[Photos with camera intrinsics]
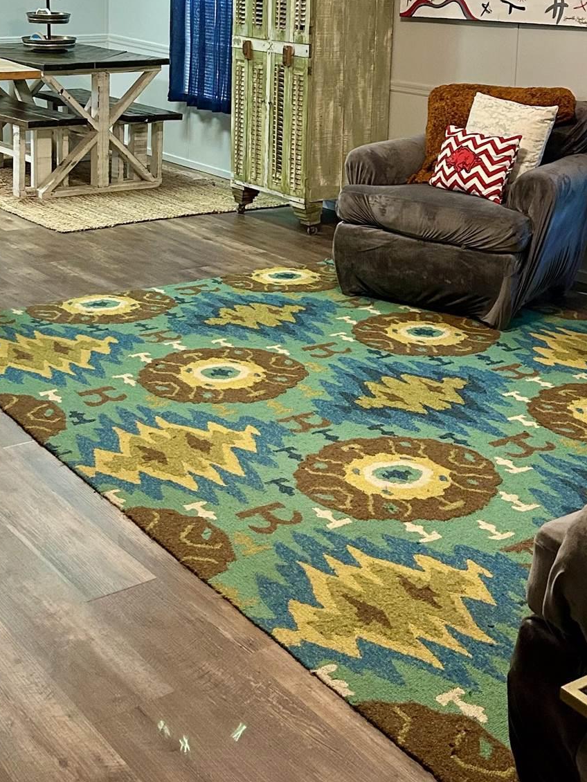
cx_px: 256
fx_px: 1198
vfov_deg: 35.0
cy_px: 152
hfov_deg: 27.5
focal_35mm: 53
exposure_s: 1/60
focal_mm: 5.7
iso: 320
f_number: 1.5
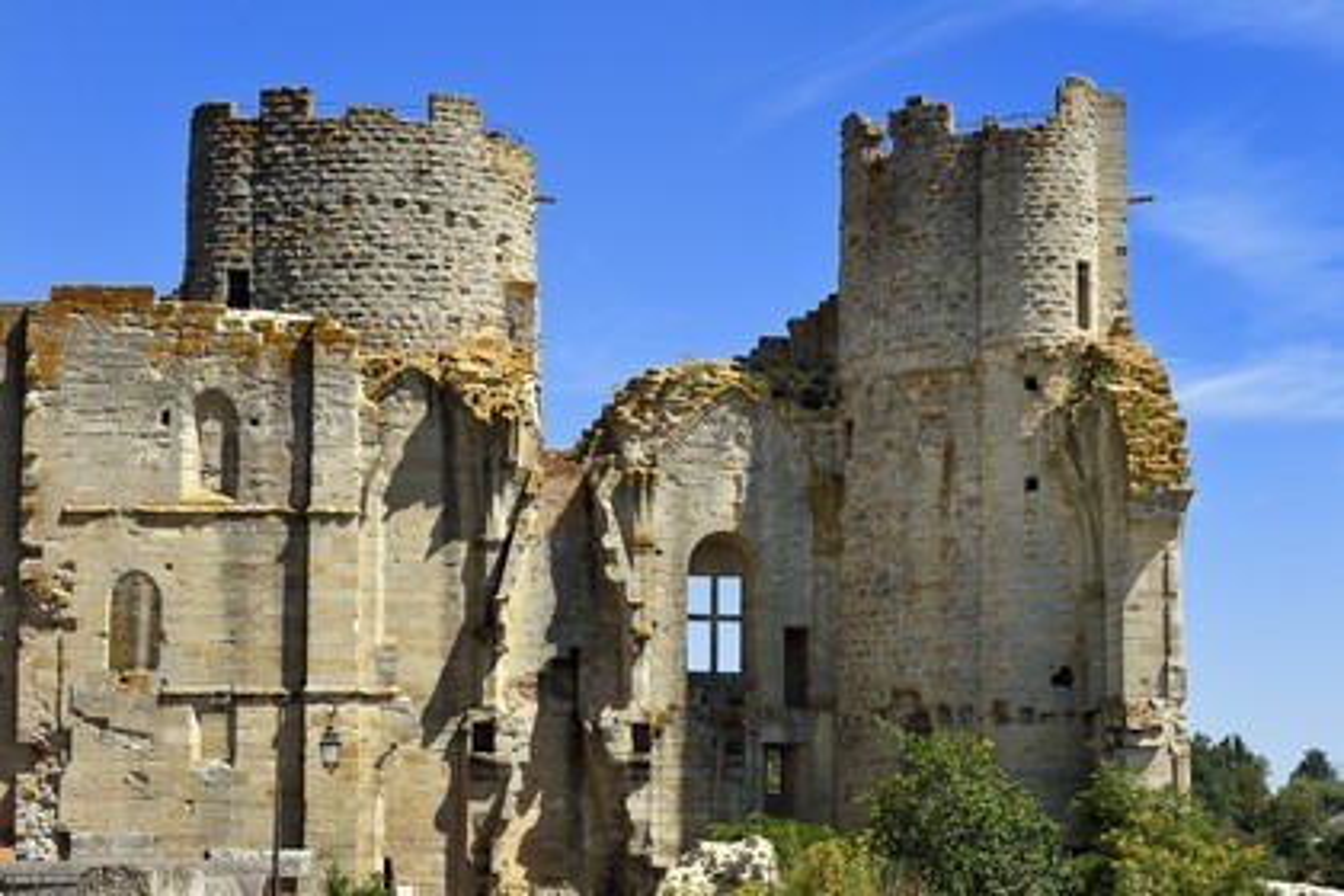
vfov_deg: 15.9
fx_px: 3210
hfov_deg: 23.6
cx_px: 672
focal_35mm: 86
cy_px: 448
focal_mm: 86
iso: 200
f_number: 13
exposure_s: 1/250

→ **TASK PROMPT**: In your answer, repeat all the entries exactly, but leave out the pictures.

→ **SOLUTION**:
cx_px: 256
fx_px: 1198
vfov_deg: 35.0
cy_px: 152
hfov_deg: 27.5
focal_35mm: 53
exposure_s: 1/60
focal_mm: 5.7
iso: 320
f_number: 1.5
vfov_deg: 15.9
fx_px: 3210
hfov_deg: 23.6
cx_px: 672
focal_35mm: 86
cy_px: 448
focal_mm: 86
iso: 200
f_number: 13
exposure_s: 1/250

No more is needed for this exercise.